From ArchWiki
Jump to: navigation, search

Speech rate and sample rate

It is exceedingly difficult to find a native means for festival to alter pitch and rate of speech; their own documentation makes the absurd assertion that learning Scheme is no harder than the emacs the developers we are all apparently using. This unsourced, unexplained, Japanese how-to actually shows some specific variables to set, but I have not been able to prove that they work (the code demonstrated on the site does nothing for HTS voices at least).

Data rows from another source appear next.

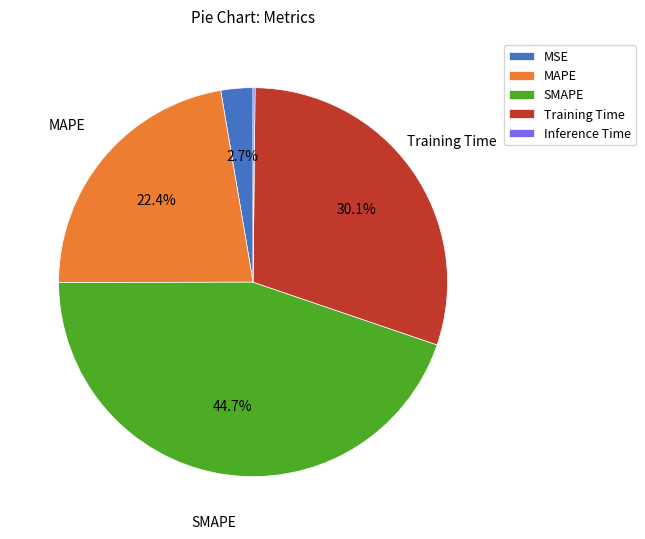

To the nearest percent, what percentage of the pie is SMAPE?

45%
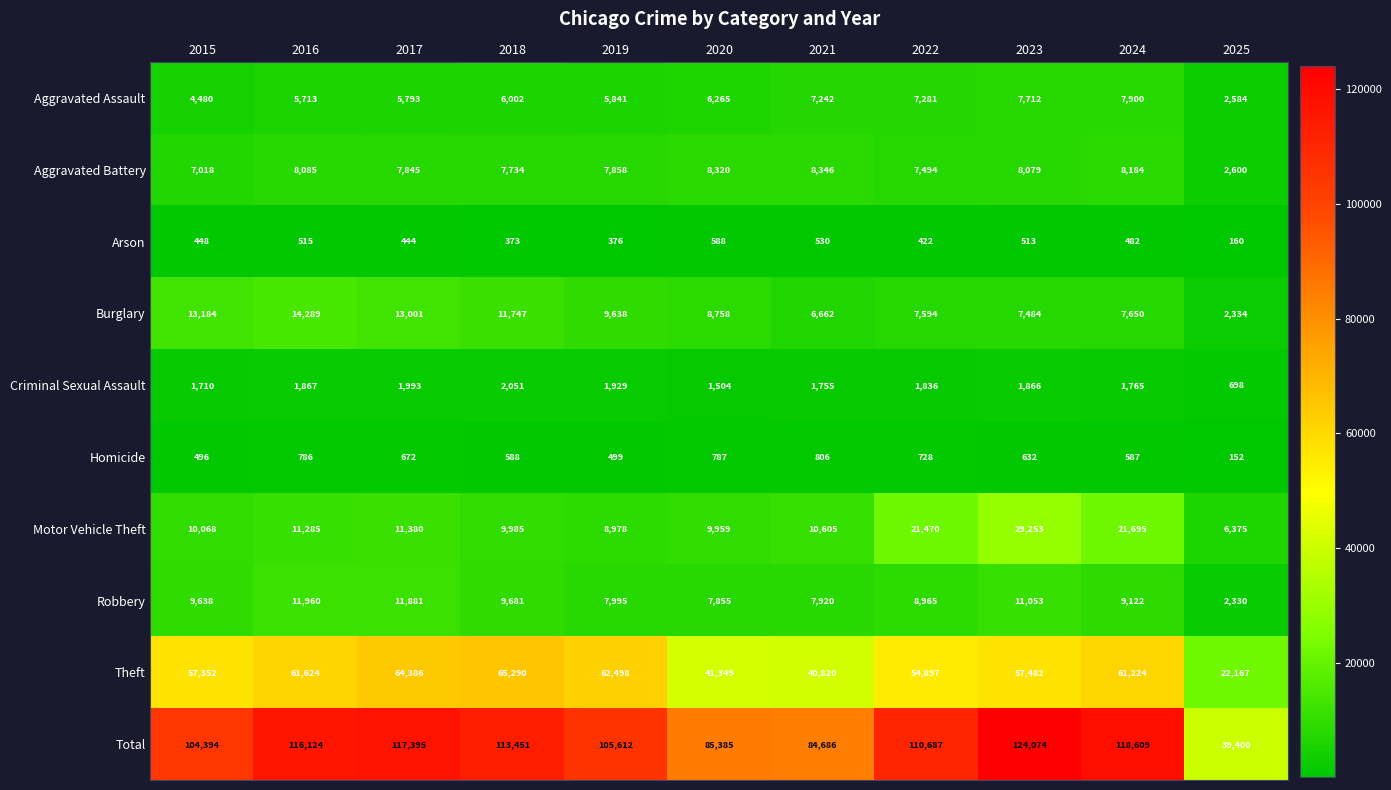

At which category does the chart reach its minimum across all series?

2025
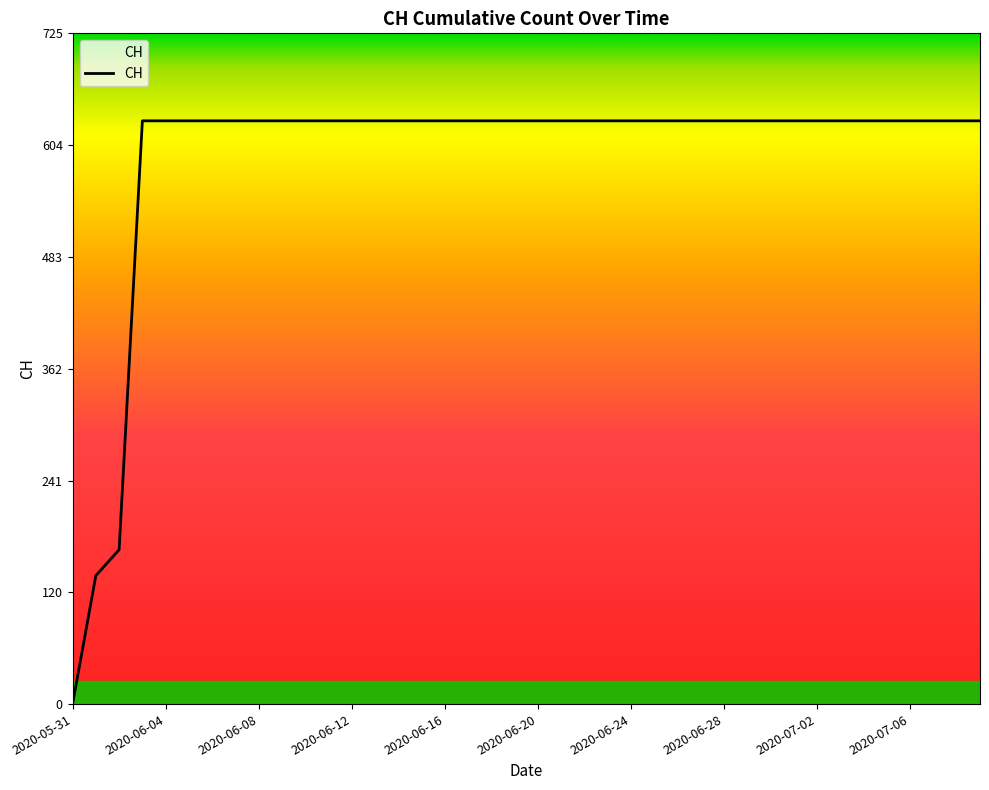

Does the chart have visible grid lines?

No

Anyway, on to my point. One of the ways recommended to set the rate of speech is by adjusting the sample rate in Audio_Command. This is usually suggested for aplay; with paplay I had some trouble. It only works in RAW mode to begin with, the speed of speech is multiplied by the number of channels, and the quality of audio is divided by the number of channels. I suggest to use either a single channel such as 'center' (on surround) or 'mono' for festival output.

Example ~/.festival.rc:

(set! voice_default voice_nitech_us_clb_arctic_hts)
(Parameter.set 'Audio_Required_Format 'raw)
(Parameter.set 'Audio_Method 'Audio_Command)
(Parameter.set 'Audio_Command "paplay --volume=$((65536*65/100)) --raw --rate=17000 --channels=1 --channel-map=center $FILE --client-name=Festival --stream-name=Speech")